A.D. 4th century  ..

        Start of synagogues.  Rabbis discouraged contact with secular music -
        banning instruments from worship.
        First Christians were Jews and therefore had no need to invent a new
        music for the cult.

        Age old melodic formulas adaptable to the 3 canticles of the new faith -
        Magnificat, Nunc Dimitis and Benedictus.  Psalm singing retained -
        responsorial by a soloist with choral refrain.

A.D. c. 350

        Antioch.  Psalms sung antiphonally by alternate choruses of men and
        women.  St.
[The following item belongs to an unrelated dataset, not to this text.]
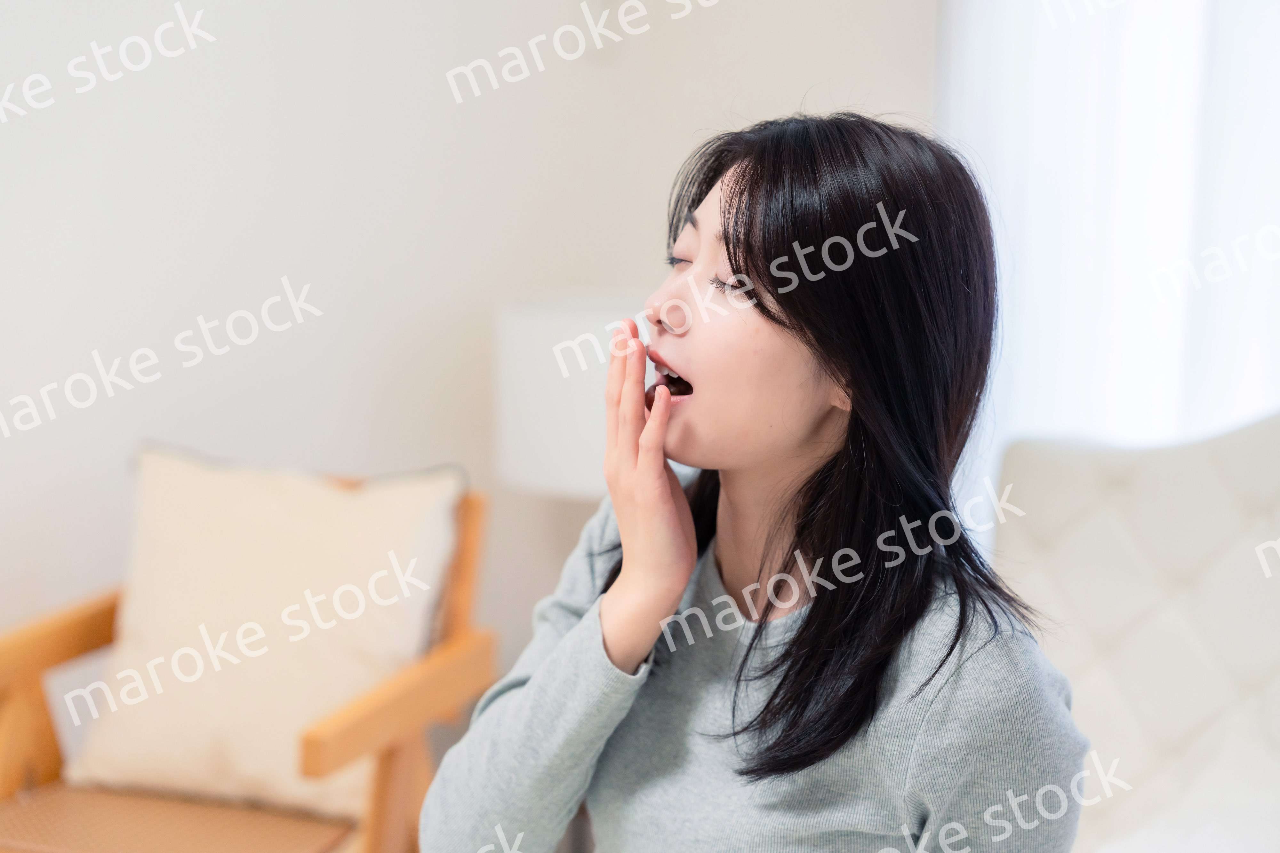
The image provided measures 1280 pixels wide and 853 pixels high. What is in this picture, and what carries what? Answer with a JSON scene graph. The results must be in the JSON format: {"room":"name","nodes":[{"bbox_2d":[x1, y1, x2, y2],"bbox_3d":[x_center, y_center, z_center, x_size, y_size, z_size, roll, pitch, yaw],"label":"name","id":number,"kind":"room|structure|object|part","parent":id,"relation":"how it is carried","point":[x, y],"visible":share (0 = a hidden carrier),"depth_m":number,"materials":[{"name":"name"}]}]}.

Ambrose introduced this method to the west in 387.
        Each psalm ended with the “Gloria Patri”.

A.D. end of 6th century

        Pope Gregory reformed melodies & hymns and established a musical
        liturgy which was followed by the Catholic Church thereafter.  Lutherans
        and Anglicans preserved the Gregorian chant after the breakaway.
        Music essentially ‘monody’.

A.D. c. 9th century

        Tenors and basses started to sing the chants at their own pitch.
        Sometimes the bass held a ‘pedal’ note or drone.  From this primitive
        device sprang ‘organum’ or ‘diaphony’.  In time it was noted that
        the voices need not proceed in parallel parts.

A.D. c. 1000

        Contemporary folk music influence entered but was curbed later when in:---

A.D. 1563

        Pope Pius 4th commissioned 8 cardinals, the most active of whom were
        Cardinals Borromeo & Vitellozzi, to reform church music.  They in turn
        commissioned Palestrina to compose 3 masses and the favourite chosen
        was 'Missa Papae Marcelli' - an example for future composition by all
        composers of church music. This Papal decree ensured that the "restrained
        purity" of music be retained.
        Musical development, therefore, received a restraint that was to hold
        back its natural vitality for some 280 years as all folk idiom was banned.

If, as has been suggested on many occasions by various sources, ancient Egypt had been settled by survivors of the Atlantean cataclysm, then Western music indeed may have its rudimentary origins in the musical art forms of Ancient Atlantis.